Kennedy continued. “People spoke of Sonia and the strength she gave them.“ Even amidst an angry mob, when Sonia was threatened, Sonia showed calm and dignity. In her fight for equal citizenship, she stared in the face of those who tried to silence her.”

Julissa Reynoso, deputy assistant secretary of state for Western Hemisphere Affairs with the State Department, who is Dominican, met Sonia at a human rights conference in New York, over a decade ago and spoke at the memorial. “She was defending Dominicans born of Haitian ancestry in a struggle I chose to engage in,” said Reynoso. She noted the sacrifice of Pierre to her family and health this struggle demanded.

“Sonia loved her children. She treated the movement in the Dominican Republic as her children and lived this approach. She took care of women on the island, knowing the support women needed,” relayed Monika Kalra Varma who worked with Sonia through the RFK Center.

“The work will continue,” assured Lecedy Luiz of MUDHA (Movement of Haitian-Dominican Women), the organization that Sonia co-founded.

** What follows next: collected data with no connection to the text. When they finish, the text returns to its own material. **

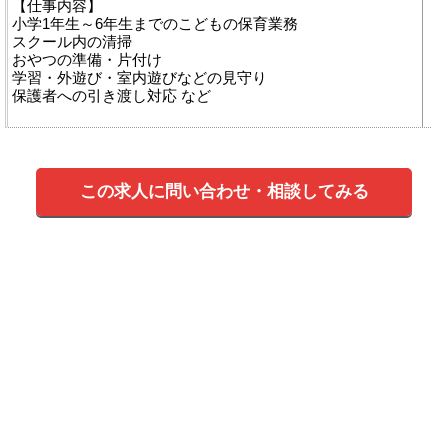
【仕事内容】
小学1年生～6年生までのこどもの保育業務
スクール内の清掃
おやつの準備・片付け
学習・外遊び・室内遊びなどの見守り
保護者への引き渡し対応 など
この求人に問い合わせ・相談してみる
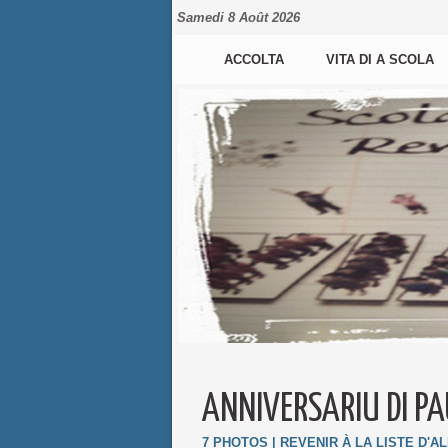
Samedi 8 Août 2026
ACCOLTA
VITA DI A SCOLA
ANNIVERSARIU DI P
7 PHOTOS
|
REVENIR À LA LISTE D'A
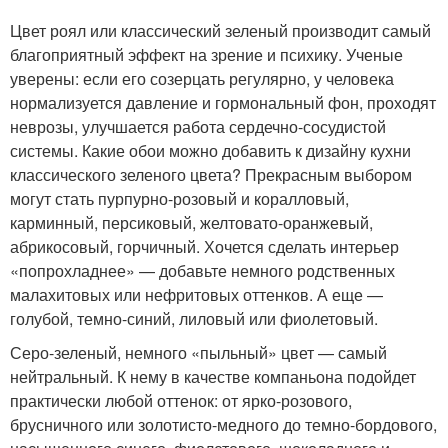
Цвет роял или классический зеленый производит самый
благоприятный эффект на зрение и психику. Ученые
уверены: если его созерцать регулярно, у человека
нормализуется давление и гормональный фон, проходят
неврозы, улучшается работа сердечно-сосудистой
системы. Какие обои можно добавить к дизайну кухни
классического зеленого цвета? Прекрасным выбором
могут стать пурпурно-розовый и коралловый,
карминный, персиковый, желтовато-оранжевый,
абрикосовый, горчичный. Хочется сделать интерьер
«попрохладнее» — добавьте немного родственных
малахитовых или нефритовых оттенков. А еще —
голубой, темно-синий, лиловый или фиолетовый.
Серо-зеленый, немного «пыльный» цвет — самый
нейтральный. К нему в качестве компаньона подойдет
практически любой оттенок: от ярко-розового,
брусничного или золотисто-медного до темно-бордового,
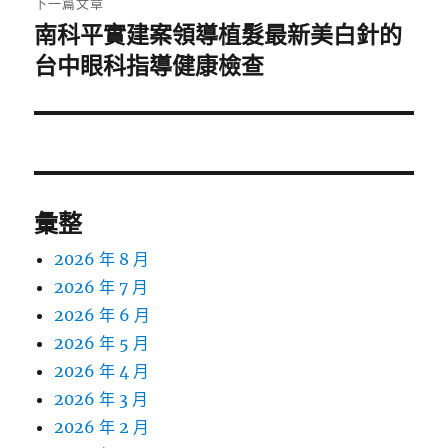
下一篇文章
南科平實建案領導植髮最新美白針的
下
一
台中眼科指導健康檢查
篇
文
章:
彙整
2026 年 8 月
2026 年 7 月
2026 年 6 月
2026 年 5 月
2026 年 4 月
2026 年 3 月
2026 年 2 月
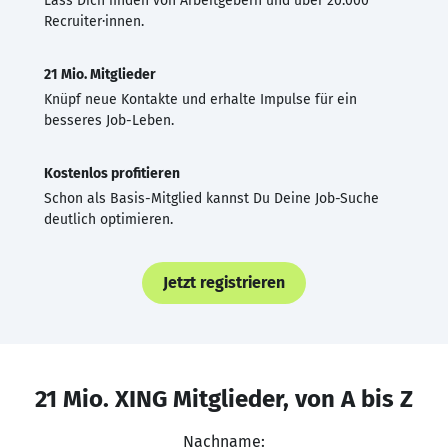
Lass Dich finden von Arbeitgebern und über 20.000
Recruiter·innen.
21 Mio. Mitglieder
Knüpf neue Kontakte und erhalte Impulse für ein
besseres Job-Leben.
Kostenlos profitieren
Schon als Basis-Mitglied kannst Du Deine Job-Suche
deutlich optimieren.
Jetzt registrieren
21 Mio. XING Mitglieder, von A bis Z
Nachname:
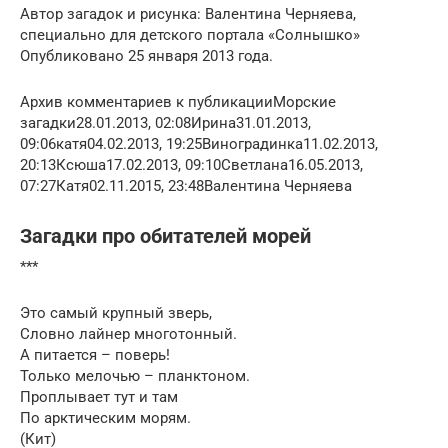
Автор загадок и рисунка: Валентина Черняева,
специально для детского портала «Солнышко»
Опубликовано 25 января 2013 года.
Архив комментариев к публикацииМорские
загадки28.01.2013, 02:08Ирина31.01.2013,
09:06катя04.02.2013, 19:25Виноградинка11.02.2013,
20:13Ксюша17.02.2013, 09:10Светлана16.05.2013,
07:27Катя02.11.2015, 23:48Валентина Черняева
Загадки про обитателей морей
***
Это самый крупный зверь,
Словно лайнер многотонный.
А питается – поверь!
Только мелочью – планктоном.
Проплывает тут и там
По арктическим морям.
(Кит)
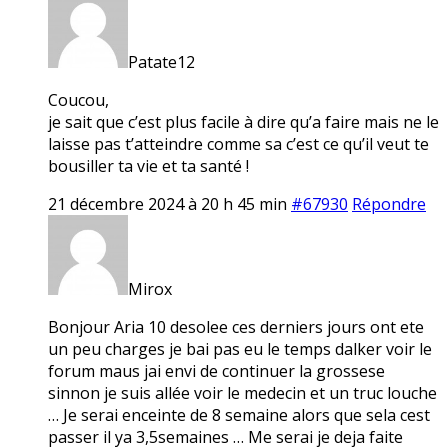
Patate12
Coucou,
je sait que c’est plus facile à dire qu’a faire mais ne le
laisse pas t’atteindre comme sa c’est ce qu’il veut te
bousiller ta vie et ta santé !
21 décembre 2024 à 20 h 45 min
#67930
Répondre
Mirox
Bonjour Aria 10 desolee ces derniers jours ont ete
un peu charges je bai pas eu le temps dalker voir le
forum maus jai envi de continuer la grossese
sinnon je suis allée voir le medecin et un truc louche
… Je serai enceinte de 8 semaine alors que sela cest
passer il ya 3,5semaines … Me serai je deja faite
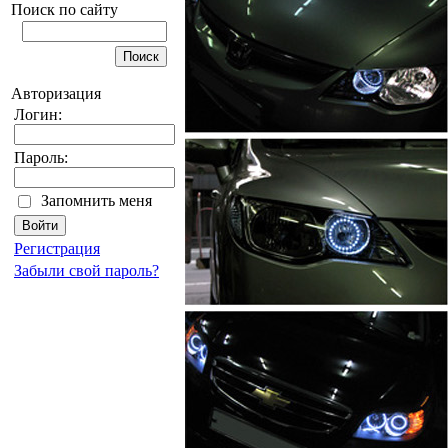
Поиск по сайту
Авторизация
Логин:
Пароль:
Запомнить меня
Регистрация
Забыли свой пароль?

Holding back tears, Sonia’s daughter Manuela, was the last to speak. She talked directly to her mom, how much she loved her and what a great mom she was. “I know you’re looking down on us,” she said. “You’ve paved the way for us to go.”

Open to the public, 1199SEIU, The Dominican Women’s Development Center and We Care For Haiti are celebrating the life and legacy of Sonia Pierre on March 22 at 1199SEIU, 310 W. 43rd St., NYC, from 6:30 to 9:30 p.m.

Julissa Reynoso, deputy assistant secretary of state Western Hemisphere Affairs, U.S. Department of State, aligned herself with the struggle of Sonia Pierre for human rights for all Dominicans.